Seminar Kebijakan Fiskal 2014 dan Perkembangan Ekonomi Terkini di Makassar
Makassar (22/5): Dalam rangka menyosialisasikan kebijakan fiskal yang diterapkan oleh pemerintah dan mengumpulkan ide-ide dan masukan untuk perumusan dan penyusunan kebijakan selanjutnya serta meng-update perkembangan perekonomian terkini kepada pemangku kepentingan di daerah, Badan Kebijakan Fiskal (BKF) Kementerian Keuangan (Kemenkeu) bekerja sama dengan Biro Komunikasi dan Layanan Informasi (KLI) Sekretariat Jenderal Kemenkeu dan Direktorat Jenderal Perbendaharaan (DJPB) Kemenkeu kembali menyelenggarakan Seminar Kebijakan Fiskal dan Perkembangan Perekonomian Terkini. Tujuan dari seminar ini adalah untuk menjalin komunikasi yang efektif antara Kementerian Keuangan, pemerintah daerah, akademisi, dan pelaku usaha di daerah. Penyelenggaraan seminar kali ini bertempat di Jasmine Ballroom, Hotel Grand Clarion Makassar, Sulawesi Selatan (Sulsel). Seminar di Makassar ini merupakan seminar ke-14 dari seminar yang rencananya akan di selenggarakan di seluruh ibukota provinsi di Indonesia.
Doa dan lagu Bagimu Negeri mengawali seminar yang dihadiri sekitar 200 peserta yang berasal dari berbagai kalangan diantaranya akademisi, birokrat pemerintah daerah, perbankan, pelaku usaha, dan masyarakat. Acara kemudian dilanjutkan dengan penyampaian sambutan oleh Alfiker Siringoringo, Kepala Kantor Wilayah DJPB Sulsel. Dalam sambutannya Alfiker Siringoringo menyampaikan bahwa seminar ini merupakan forum dan sarana terbaik bagi pengambil kebijakan dan pemangku kepentingan untuk bertukar informasi, pengetahuan, dan berdiskusi seputar pengelolaan fiskal dalam rangka memperkaya pemikiran dalam proses perumusan kebijakan di negara Indonesia. Pelaksanaan seminar ini diharapkan dapat memberikan manfaat yang sebesar-besarnya dan hasilnya dapat dituangkan dalam berbagai kebijakan dan tindakan-tindakan untuk kemajuan ekonomi nasional pada umumnya dan Sulsel pada khususnya.
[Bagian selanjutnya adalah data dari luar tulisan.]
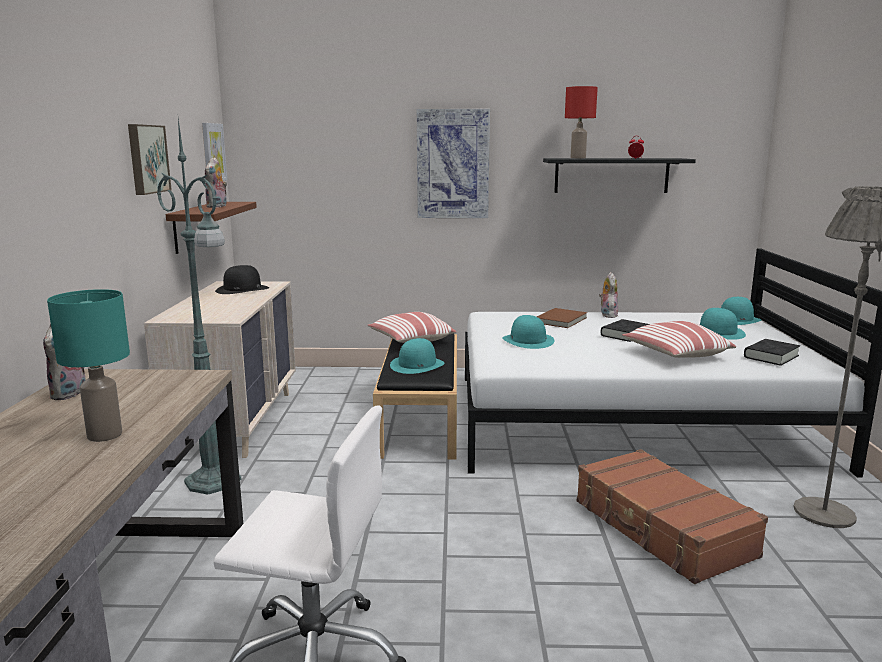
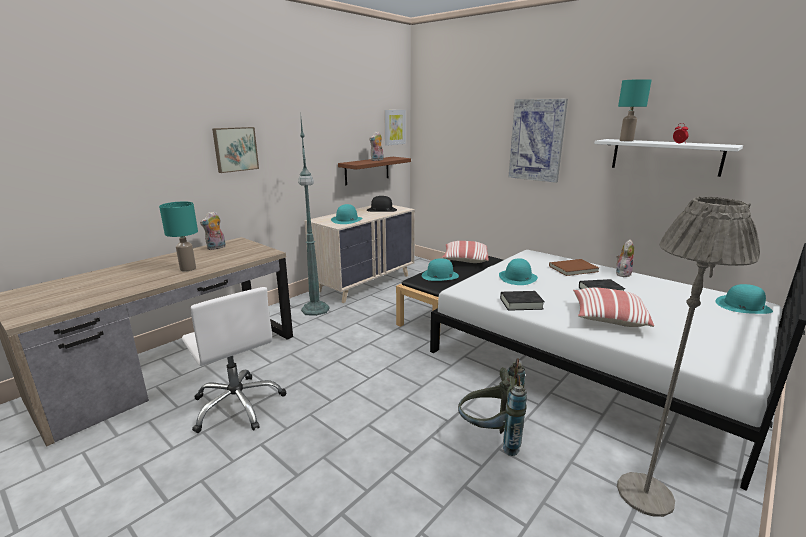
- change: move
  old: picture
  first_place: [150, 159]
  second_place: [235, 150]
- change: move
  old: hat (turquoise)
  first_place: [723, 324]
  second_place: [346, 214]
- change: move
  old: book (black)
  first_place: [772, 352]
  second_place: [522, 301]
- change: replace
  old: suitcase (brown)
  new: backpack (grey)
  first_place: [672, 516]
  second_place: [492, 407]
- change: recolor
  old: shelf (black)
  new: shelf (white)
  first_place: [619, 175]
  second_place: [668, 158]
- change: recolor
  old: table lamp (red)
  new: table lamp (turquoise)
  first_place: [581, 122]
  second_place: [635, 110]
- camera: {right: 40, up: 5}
Seminar kali ini menghadirkan tiga pembicara yaitu Yoopi Abimanyu, Peneliti Madya pada Pusat Kebijakan Ekonomi Makro (PKEM) BKF; Ubaidi Socheh Hamidi, Kepala Subdirektorat Evaluasi Dana Desentralisasi dan Perekonomian Daerah, Direktorat Evaluasi Pendanaan dan Informasi Keuangan Daerah, Direktorat Jenderal Perimbangan Keuangan (DJPK), Kemenkeu; Taslim Arifin, Ekonom Fakultas Ekonomi Universitas Hassanudin Makassar; dan dimoderatori oleh Siska Indirawati, Kepala Bidang Data Ekonomi Makro dan Administrasi Pengkajian, PKEM BKF.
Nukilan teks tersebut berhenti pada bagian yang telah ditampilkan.